Se houvesse hoje uma eleição presidencial no Brasil, Dilma Rousseff poderia ter, talvez, 70% dos votos. Além do eleitorado petista, ela conquistou, com sua “faxina”, a simpatia de boa parte da classe média, da elite e daqueles que já estavam saturados com o estilo Lula. “Dilma tem muito mais compostura”, é o que andam dizendo por aí. O marco zero desse processo de diferenciação entre criador e criatura aconteceu antes da posse, quando Dilma trocou o comando do Itamaraty. Celso Amorim implorava publicamente para continuar no governo e foi substituído pelo embaixador Antonio Patriota. Mais do que uma troca de pessoas, foi uma mudança de estilos. Era o sinal de uma nova política externa, menos ideológica e mais pragmática – e não menos soberana.

O retorno de Amorim ao governo, numa área mais sensível do que o próprio Itamaraty, traz de volta ao coração do poder toda essa herança lulista: antiamericanismo gratuito, apoio ao Irã de Mahmoud Ahmadinejad, alinhamento com ditaduras e trapalhadas como o abrigo concedido a Manuel Zelaya na embaixada brasileira em Honduras. Certamente, boa parte da esquerda, especialmente aquela mais juvenil, já comemora a volta do ex-chanceler. Mas analistas experientes apostam que Dilma acaba de contratar uma crise com as Forças Armadas – e também com a opinião pública. Especialmente porque Amorim já chega ao Ministério da Defesa como uma indicação direta de Lula, que realmente não consegue desencarnar.

Há quem diga que Amorim saberá se entender com os militares porque, assim como eles, é um nacionalista. Trata-se de uma visão tosca do mundo, de quem enxerga qualquer homem fardado como uma melancia: verde-oliva por fora e vermelho por dentro. São nacionalismos distintos. Tanto Amorim como muitos militares gostariam que o Brasil possuísse uma bomba atômica.
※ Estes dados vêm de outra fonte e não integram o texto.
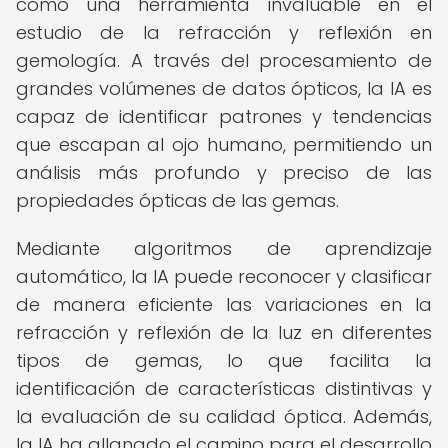
como una herramienta invaluable en el
estudio de la refracción y reflexión en
gemología. A través del procesamiento de
grandes volúmenes de datos ópticos, la IA es
capaz de identificar patrones y tendencias
que escapan al ojo humano, permitiendo un
análisis más profundo y preciso de las
propiedades ópticas de las gemas.
Mediante algoritmos de aprendizaje
automático, la IA puede reconocer y clasificar
de manera eficiente las variaciones en la
refracción y reflexión de la luz en diferentes
tipos de gemas, lo que facilita la
identificación de características distintivas y
la evaluación de su calidad óptica. Además,
la IA ha allanado el camino para el desarrollo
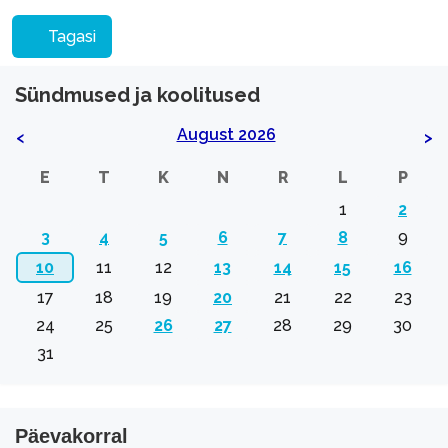
Tagasi
Sündmused ja koolitused
August 2026
<
>
E
T
K
N
R
L
P
1
2
3
4
5
6
7
8
9
10
11
12
13
14
15
16
17
18
19
20
21
22
23
24
25
26
27
28
29
30
31
Päevakorral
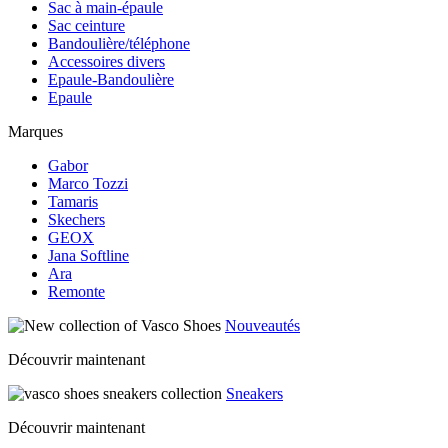
Sac à main-épaule
Sac ceinture
Bandoulière/téléphone
Accessoires divers
Epaule-Bandoulière
Epaule
Marques
Gabor
Marco Tozzi
Tamaris
Skechers
GEOX
Jana Softline
Ara
Remonte
Nouveautés
Découvrir maintenant
Sneakers
Découvrir maintenant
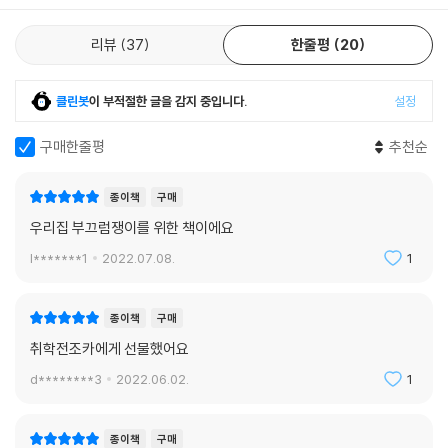
습으로 표현했다. “크고 아름다운 해도 저렇게 빨간데, 네 얼굴이 빨간 게
뭐 어때서?” 사자와 이 책을 읽는 어린이의 마음을 시원하게 씻어 내는 것
리뷰
37
한줄평
20
만 같다.
클린봇
이 부적절한 글을 감지 중입니다.
설정
“걱정 마. 우리가 있잖아.” _본문 중에서
“얼굴을 씻어 보는 게 어때? 난 아빠랑 목욕하면 깨끗해지던데.” _본문 중
구매한줄평
추천순
에서
종이책
구매
과감한 라인과 통통 튀는 경쾌한 컬러는 천진하고 귀여운 캐릭터를 더욱
돋보이게 한다. 컬러와 여백을 적재적소에 과감하게 활용한 면 구성은 틀
우리집 부끄럼쟁이를 위한 책이에요
에 박히지 않아 더없이 신선하다. 작가의 유쾌하고 귀여운 위로와 개성이
l*******1
2022.07.08.
1
가득한 『부끄러워도 괜찮아』. 작가가 펼쳐 나갈 그림책 세계와 어린이들의
이야기가 기대되는 이유이다.
종이책
구매
취학전조카에게 선물했어요
d********3
2022.06.02.
1
종이책
구매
Mas as opiniões divergem frontalmente em outros assuntos, como a demarcação de reservas indígenas e o apoio cego ao regime chavista – o que, aliás, tem graves implicações militares. Além disso, a chancelaria e as Forças Armadas são as instituições mais seculares da República, e deveriam ter suas diferenças respeitadas. Por que Dilma não nomeia agora, por exemplo, um general para o Itamaraty? Vale lembrar que o primeiro
embaixador que passou pela Defesa, José Viegas, foi um fiasco.

Dilma segue em lua de mel com a opinião pública, mas suas escolhas equivocadas podem trazer problemas futuros. Na Articulação Política, ela tinha um craque à disposição, o deputado Cândido Vaccarezza, e preferiu Ideli Salvatti. Na Defesa, tinha Aldo Rebelo – um nacionalista respeitado pelos militares – e escolheu Amorim. Faltam bons conselheiros no Planalto Central.